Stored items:
—————
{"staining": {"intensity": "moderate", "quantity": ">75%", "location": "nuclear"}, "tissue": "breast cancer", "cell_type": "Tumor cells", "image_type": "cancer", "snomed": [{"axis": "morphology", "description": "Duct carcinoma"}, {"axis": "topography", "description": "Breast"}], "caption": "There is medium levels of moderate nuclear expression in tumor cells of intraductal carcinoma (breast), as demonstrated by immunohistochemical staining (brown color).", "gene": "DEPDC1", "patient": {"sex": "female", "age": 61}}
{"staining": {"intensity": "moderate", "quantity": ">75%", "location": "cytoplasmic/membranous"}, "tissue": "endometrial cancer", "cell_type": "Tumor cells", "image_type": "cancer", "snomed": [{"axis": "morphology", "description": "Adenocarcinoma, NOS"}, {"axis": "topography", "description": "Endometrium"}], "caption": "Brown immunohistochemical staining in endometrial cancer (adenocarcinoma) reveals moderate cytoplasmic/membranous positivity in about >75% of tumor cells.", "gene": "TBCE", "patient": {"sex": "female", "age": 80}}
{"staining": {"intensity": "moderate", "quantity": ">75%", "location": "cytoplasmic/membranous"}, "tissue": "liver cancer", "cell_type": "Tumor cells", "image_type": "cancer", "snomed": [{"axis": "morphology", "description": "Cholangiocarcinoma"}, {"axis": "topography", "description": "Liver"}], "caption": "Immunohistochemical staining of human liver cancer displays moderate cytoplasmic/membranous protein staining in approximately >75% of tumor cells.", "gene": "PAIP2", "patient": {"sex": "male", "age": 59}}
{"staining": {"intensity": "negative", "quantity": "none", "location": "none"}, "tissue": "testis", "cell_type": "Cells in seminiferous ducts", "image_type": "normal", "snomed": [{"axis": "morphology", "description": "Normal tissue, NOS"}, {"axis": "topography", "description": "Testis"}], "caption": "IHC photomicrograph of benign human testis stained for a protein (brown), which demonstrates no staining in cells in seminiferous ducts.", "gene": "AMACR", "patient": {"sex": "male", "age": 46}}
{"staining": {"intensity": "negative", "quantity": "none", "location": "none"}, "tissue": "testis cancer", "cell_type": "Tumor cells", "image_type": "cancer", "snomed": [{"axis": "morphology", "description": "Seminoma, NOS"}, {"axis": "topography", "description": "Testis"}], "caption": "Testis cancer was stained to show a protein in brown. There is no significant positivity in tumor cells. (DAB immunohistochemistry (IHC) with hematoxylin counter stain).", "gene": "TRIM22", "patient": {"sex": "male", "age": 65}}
—————
TASK GOAL: Every entry must be set down again exactly as it reads.

ANSWER FOR THE TASK:
{"staining": {"intensity": "moderate", "quantity": ">75%", "location": "nuclear"}, "tissue": "breast cancer", "cell_type": "Tumor cells", "image_type": "cancer", "snomed": [{"axis": "morphology", "description": "Duct carcinoma"}, {"axis": "topography", "description": "Breast"}], "caption": "There is medium levels of moderate nuclear expression in tumor cells of intraductal carcinoma (breast), as demonstrated by immunohistochemical staining (brown color).", "gene": "DEPDC1", "patient": {"sex": "female", "age": 61}}
{"staining": {"intensity": "moderate", "quantity": ">75%", "location": "cytoplasmic/membranous"}, "tissue": "endometrial cancer", "cell_type": "Tumor cells", "image_type": "cancer", "snomed": [{"axis": "morphology", "description": "Adenocarcinoma, NOS"}, {"axis": "topography", "description": "Endometrium"}], "caption": "Brown immunohistochemical staining in endometrial cancer (adenocarcinoma) reveals moderate cytoplasmic/membranous positivity in about >75% of tumor cells.", "gene": "TBCE", "patient": {"sex": "female", "age": 80}}
{"staining": {"intensity": "moderate", "quantity": ">75%", "location": "cytoplasmic/membranous"}, "tissue": "liver cancer", "cell_type": "Tumor cells", "image_type": "cancer", "snomed": [{"axis": "morphology", "description": "Cholangiocarcinoma"}, {"axis": "topography", "description": "Liver"}], "caption": "Immunohistochemical staining of human liver cancer displays moderate cytoplasmic/membranous protein staining in approximately >75% of tumor cells.", "gene": "PAIP2", "patient": {"sex": "male", "age": 59}}
{"staining": {"intensity": "negative", "quantity": "none", "location": "none"}, "tissue": "testis", "cell_type": "Cells in seminiferous ducts", "image_type": "normal", "snomed": [{"axis": "morphology", "description": "Normal tissue, NOS"}, {"axis": "topography", "description": "Testis"}], "caption": "IHC photomicrograph of benign human testis stained for a protein (brown), which demonstrates no staining in cells in seminiferous ducts.", "gene": "AMACR", "patient": {"sex": "male", "age": 46}}
{"staining": {"intensity": "negative", "quantity": "none", "location": "none"}, "tissue": "testis cancer", "cell_type": "Tumor cells", "image_type": "cancer", "snomed": [{"axis": "morphology", "description": "Seminoma, NOS"}, {"axis": "topography", "description": "Testis"}], "caption": "Testis cancer was stained to show a protein in brown. There is no significant positivity in tumor cells. (DAB immunohistochemistry (IHC) with hematoxylin counter stain).", "gene": "TRIM22", "patient": {"sex": "male", "age": 65}}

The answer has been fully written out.